Las cifras que presentaron las anteriores entregas de Transformers no dejaban lugar a dudas. La primera costó ciento cincuenta millones y recaudó más de setecientos, mientras que la segunda contó con un presupuesto de doscientos e ingresó casi ochocientos cincuenta. Semejantes números auguraban que una tercera parte no tardaría en llegar, ya que su razón de ser es puramente económica. Obviamente, no se trata de una historia inacabada en busca de un final ni tampoco responde a un deseo de su director de expresar nuevas ideas o profundizar en los personajes. No existe nada de eso. En este caso, como en el de la mayoría de las secuelas de los grandes éxitos de taquilla, la finalidad no es otra que exprimir al máximo un rendimiento financiero y esta realidad no debe considerarse necesariamente negativa. En el ámbito de la economía de mercado nada hay tan lícito como hacer negocio de forma legal con la venta de un producto que el consumidor compra voluntariamente. Pero esta columna habla de cine, no de economía y, en ese sentido, la cinta no aporta nada nuevo. Ni siquiera mantiene el nivel de sus predecesoras. Se limita a explotar unos efectos especiales que ciertamente atraen a un gran número de espectadores que, en realidad, no acuden en masa a la sala con la pretensión de ver lo que se entiende por cine en sentido estricto. Más bien me inclino a que pretenden experimentar en el formato de pantalla grande las mismas sensaciones que les proporcionan en sus respectivos domicilios sus videojuegos favoritos ya que, en una inmensa mayoría, lucen en sus dedos las marcas del triángulo, el círculo, el cuadrado y la cruz del mando de la Play Station.
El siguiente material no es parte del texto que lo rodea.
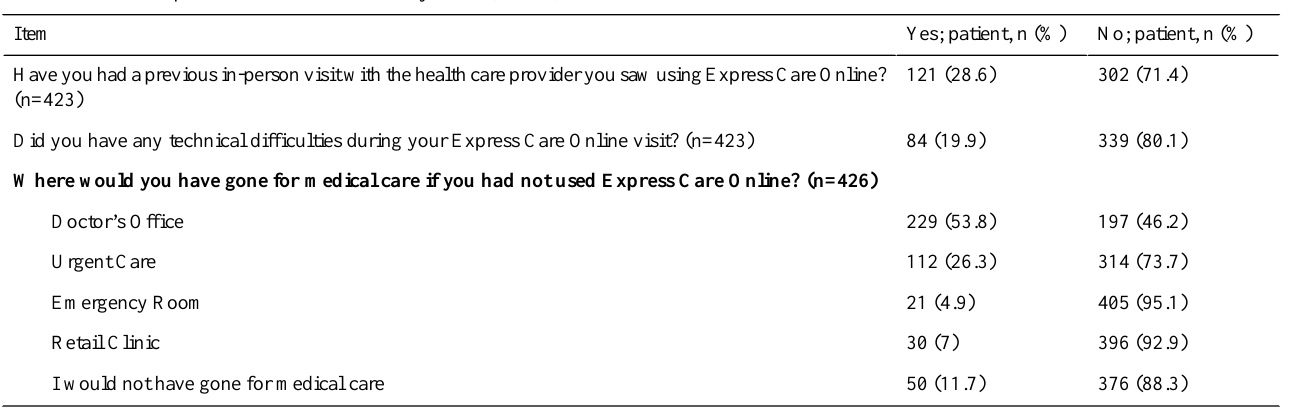
Table 5. Patient responses to dichotomous survey items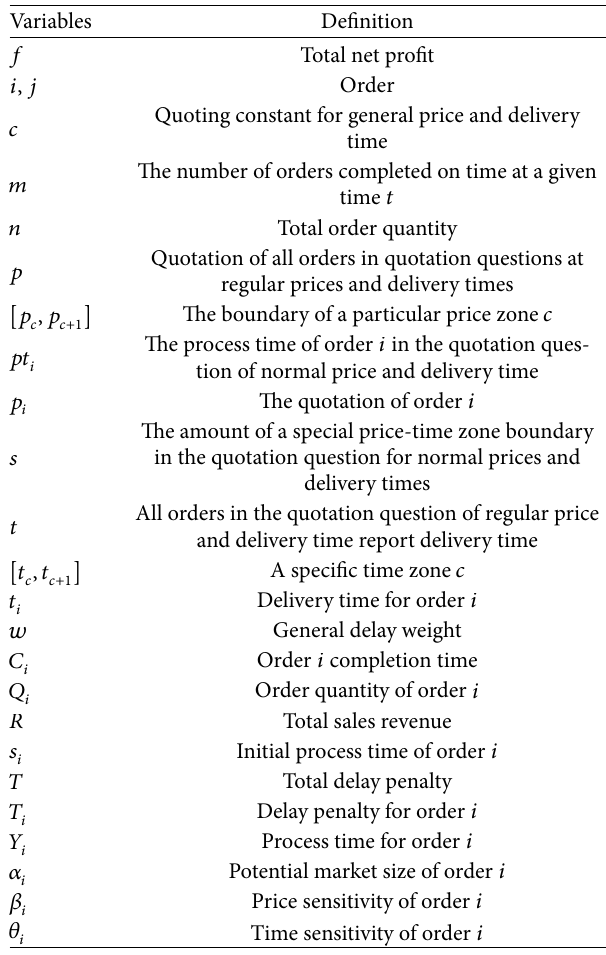
Table 1: Variable symbol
De hecho, el largometraje tan solo es visible de un tirón si se le da el tratamiento de videojuego en el que asistimos exclusivamente a un torbellino de efectos visuales y de sonido o a un prodigio de ingeniería. Nada más. El realizador Michael Bay, un experto en grandes superproducciones como Armageddon o Pearl Harbor trata de apabullar al público con una concatenación de imágenes sorprendentes y una escenificación constante de grandilocuencias para esconder las carencias de una historia reiterativa, con personajes planos y carentes de interés cuyos diálogos son absurdos y que es un vehículo propagandístico para que su rentable merchandising posterior acreciente unos rendimientos ya considerables de por sí.
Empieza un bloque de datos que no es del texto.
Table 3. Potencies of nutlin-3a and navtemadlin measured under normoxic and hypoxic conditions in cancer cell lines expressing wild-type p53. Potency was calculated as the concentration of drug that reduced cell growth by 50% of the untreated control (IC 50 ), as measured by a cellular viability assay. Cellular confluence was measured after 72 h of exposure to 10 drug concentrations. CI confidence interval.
Y, puesto que lo fundamental es disimular la mediocridad del producto en venta, recurren a una supermodelo de la firma Victoria´s Secret para adornar unas escenas trepidantes que no den respiro al espectador, sobre todo para que no se pare a pensar en lo vacío del proyecto. La triste realidad es que el cine como séptimo arte sale perdiendo con este tipo de producciones, por más que los productores estén en su perfecto derecho de buscar la rentabilidad de estas sagas sin fin.